Leaping Into the 6th Technology Revolution

Yet many ignore the signs and risks that this is becoming a time of intense turmoil. Rather than the full-blown insurrection necessary to get us into a green economy. What we need is not a new spinning wheel, but a fabric woven from nanofibers that generates solar energy. To do this, we need a radically formulated understanding of markets, technology, finance and the role of the state in accelerating change.

The first IBM floppy disk drive, the world’s first email from Ray Tomlinson. The life time news introduction of the first laser printer from Xerox PARC.The Cream Soda computers from Bill Fernandez and Steve Wozniak (who were supposed to invent the Apple computer) all flew under our collective radar. . Company with Steve Jobs a few years later).

Times haven’t changed much. It is 2011 and many of us are experiencing the same separation from the events around us. The year is 1986, the year of the heyday of the personal computer and the Internet. Which fundamentally changed our world. 1986 was also the year that marked the beginning of a major financial shift into new markets. Venture capital (VC) is having its biggest fundraising season in history at roughly $ 750 million, and NASDAQ was created to create a market for these companies.

This is the job of Kleiner Perkins Caulfield & Beyers (KPCB), a company that transforms . Technology know-how into the most successful IT venture capital company in Silicon Valley. The IT model seeks a large percentage of success to make up for the losses. An investment like $ 8 million in Cerein, which was sold to Cisco Systems for $ 6.9 billion, can replace many good ideas that have failed are.

Change financial model

But the VC model that works well for information and telecommunications does not work in the new revolution.

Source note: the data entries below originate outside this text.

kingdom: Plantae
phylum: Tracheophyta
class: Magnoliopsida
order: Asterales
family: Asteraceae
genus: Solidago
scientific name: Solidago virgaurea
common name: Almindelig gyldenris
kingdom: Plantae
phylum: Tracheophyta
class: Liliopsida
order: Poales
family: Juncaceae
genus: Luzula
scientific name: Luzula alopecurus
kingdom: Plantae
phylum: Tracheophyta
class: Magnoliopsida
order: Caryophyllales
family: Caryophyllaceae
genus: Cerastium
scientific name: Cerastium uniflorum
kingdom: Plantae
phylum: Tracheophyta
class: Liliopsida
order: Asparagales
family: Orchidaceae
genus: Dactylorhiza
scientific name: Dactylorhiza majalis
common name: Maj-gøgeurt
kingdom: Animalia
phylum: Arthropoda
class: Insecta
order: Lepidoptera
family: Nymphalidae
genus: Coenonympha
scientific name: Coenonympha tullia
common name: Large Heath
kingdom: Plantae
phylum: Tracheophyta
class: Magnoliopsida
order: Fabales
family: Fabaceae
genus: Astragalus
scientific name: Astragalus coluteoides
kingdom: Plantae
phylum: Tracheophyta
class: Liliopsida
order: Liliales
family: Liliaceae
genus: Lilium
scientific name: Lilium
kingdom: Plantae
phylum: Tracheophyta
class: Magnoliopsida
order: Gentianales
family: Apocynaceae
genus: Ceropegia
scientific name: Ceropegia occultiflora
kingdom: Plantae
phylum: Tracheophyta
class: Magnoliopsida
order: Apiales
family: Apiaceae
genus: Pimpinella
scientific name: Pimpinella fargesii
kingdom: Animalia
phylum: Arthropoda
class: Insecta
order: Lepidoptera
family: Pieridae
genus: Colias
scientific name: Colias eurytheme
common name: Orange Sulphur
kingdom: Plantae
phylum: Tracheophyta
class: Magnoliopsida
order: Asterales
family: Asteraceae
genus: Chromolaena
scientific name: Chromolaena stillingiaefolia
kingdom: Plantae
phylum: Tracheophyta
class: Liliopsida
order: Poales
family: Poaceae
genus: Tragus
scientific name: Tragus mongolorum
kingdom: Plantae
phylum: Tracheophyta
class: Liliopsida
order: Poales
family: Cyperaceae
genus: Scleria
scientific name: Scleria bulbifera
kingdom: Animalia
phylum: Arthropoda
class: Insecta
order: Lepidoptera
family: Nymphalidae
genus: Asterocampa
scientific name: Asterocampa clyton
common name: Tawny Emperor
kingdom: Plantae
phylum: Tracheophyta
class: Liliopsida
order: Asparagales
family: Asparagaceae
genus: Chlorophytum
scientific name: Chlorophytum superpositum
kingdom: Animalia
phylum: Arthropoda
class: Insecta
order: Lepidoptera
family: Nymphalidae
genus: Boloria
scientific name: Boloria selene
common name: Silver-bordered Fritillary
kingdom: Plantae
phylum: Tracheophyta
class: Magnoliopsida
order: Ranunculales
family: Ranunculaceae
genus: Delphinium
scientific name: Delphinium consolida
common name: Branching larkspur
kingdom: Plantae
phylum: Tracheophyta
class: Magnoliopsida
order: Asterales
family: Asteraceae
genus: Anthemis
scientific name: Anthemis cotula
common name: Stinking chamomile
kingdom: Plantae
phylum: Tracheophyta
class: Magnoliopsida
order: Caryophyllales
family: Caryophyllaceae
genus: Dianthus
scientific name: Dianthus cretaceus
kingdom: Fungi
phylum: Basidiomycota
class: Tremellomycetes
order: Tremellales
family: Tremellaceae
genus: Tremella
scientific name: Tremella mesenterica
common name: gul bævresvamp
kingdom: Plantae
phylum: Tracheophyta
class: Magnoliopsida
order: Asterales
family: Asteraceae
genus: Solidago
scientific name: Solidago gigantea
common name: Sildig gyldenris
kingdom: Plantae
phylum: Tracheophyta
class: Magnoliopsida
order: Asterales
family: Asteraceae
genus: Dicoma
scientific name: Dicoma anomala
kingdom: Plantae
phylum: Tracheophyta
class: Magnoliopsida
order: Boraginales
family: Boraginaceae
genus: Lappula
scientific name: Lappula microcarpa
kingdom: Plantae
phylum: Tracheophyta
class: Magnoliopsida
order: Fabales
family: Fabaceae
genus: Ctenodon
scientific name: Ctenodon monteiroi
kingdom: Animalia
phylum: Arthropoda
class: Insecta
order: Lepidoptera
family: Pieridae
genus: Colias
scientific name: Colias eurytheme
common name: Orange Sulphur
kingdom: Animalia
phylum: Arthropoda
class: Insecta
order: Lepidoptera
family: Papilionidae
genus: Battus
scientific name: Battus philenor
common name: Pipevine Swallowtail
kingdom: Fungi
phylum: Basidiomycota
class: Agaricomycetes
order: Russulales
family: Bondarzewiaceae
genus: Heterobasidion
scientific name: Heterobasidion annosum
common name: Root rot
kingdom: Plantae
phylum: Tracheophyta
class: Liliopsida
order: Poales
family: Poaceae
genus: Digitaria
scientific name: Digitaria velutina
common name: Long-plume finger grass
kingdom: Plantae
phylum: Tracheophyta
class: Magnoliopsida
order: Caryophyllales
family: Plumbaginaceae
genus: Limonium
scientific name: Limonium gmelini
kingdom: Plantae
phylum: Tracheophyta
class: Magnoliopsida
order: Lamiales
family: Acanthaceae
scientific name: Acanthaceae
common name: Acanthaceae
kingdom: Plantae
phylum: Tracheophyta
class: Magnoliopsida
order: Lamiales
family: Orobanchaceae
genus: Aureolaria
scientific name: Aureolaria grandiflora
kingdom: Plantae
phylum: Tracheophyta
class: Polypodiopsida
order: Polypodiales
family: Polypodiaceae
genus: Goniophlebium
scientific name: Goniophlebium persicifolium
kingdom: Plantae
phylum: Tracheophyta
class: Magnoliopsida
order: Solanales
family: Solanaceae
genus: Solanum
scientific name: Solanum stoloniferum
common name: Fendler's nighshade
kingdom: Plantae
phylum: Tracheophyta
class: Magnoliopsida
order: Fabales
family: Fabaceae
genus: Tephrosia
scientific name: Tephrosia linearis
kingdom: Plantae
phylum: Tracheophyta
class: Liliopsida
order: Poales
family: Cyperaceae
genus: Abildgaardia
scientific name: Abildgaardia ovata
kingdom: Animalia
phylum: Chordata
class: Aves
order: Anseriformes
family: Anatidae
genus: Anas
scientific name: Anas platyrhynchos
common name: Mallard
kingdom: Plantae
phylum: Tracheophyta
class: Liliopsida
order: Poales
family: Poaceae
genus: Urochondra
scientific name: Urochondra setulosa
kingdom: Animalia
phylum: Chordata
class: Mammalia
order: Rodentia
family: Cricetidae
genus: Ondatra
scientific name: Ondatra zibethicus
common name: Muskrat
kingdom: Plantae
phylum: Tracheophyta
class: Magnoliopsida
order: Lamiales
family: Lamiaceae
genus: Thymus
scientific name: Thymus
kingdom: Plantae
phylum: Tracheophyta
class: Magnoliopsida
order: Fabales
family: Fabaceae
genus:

Not only is the amount of funding for the clean tech revolution greater than ever.But analysts are struggling to see the future as the game begins.

Steven Milanovich, who hosted the Boa Merrill Lynch Global Research lunch.Noted that every has an innovation phase that can last 25 years followed by a 25 year implementation phase. Most of the money is made in the first 20 years, so real players want to get in early. But the question is: where to, for how much and with whom?

Scepticism and market uncertainty about the sustainability of the. clean energy transition remain. Milankovitch believes. That many institutional investors do not believe in global warming and adopt a wait-and-see attitude complicated by the government’s standstill on energy security legislation.

The motives of those interested in these markets range from concerns .About the oil shortage to dominance in the race for the “new Sputnik”. Strengthening internal security and – for some – concerns about the effects of climate change. Many look suspiciously at those who see we are in the midst of a profound shift in the way we produce and use energy. For all these reasons, Milankovitch is “cautious in the short term, optimistic in the long term”.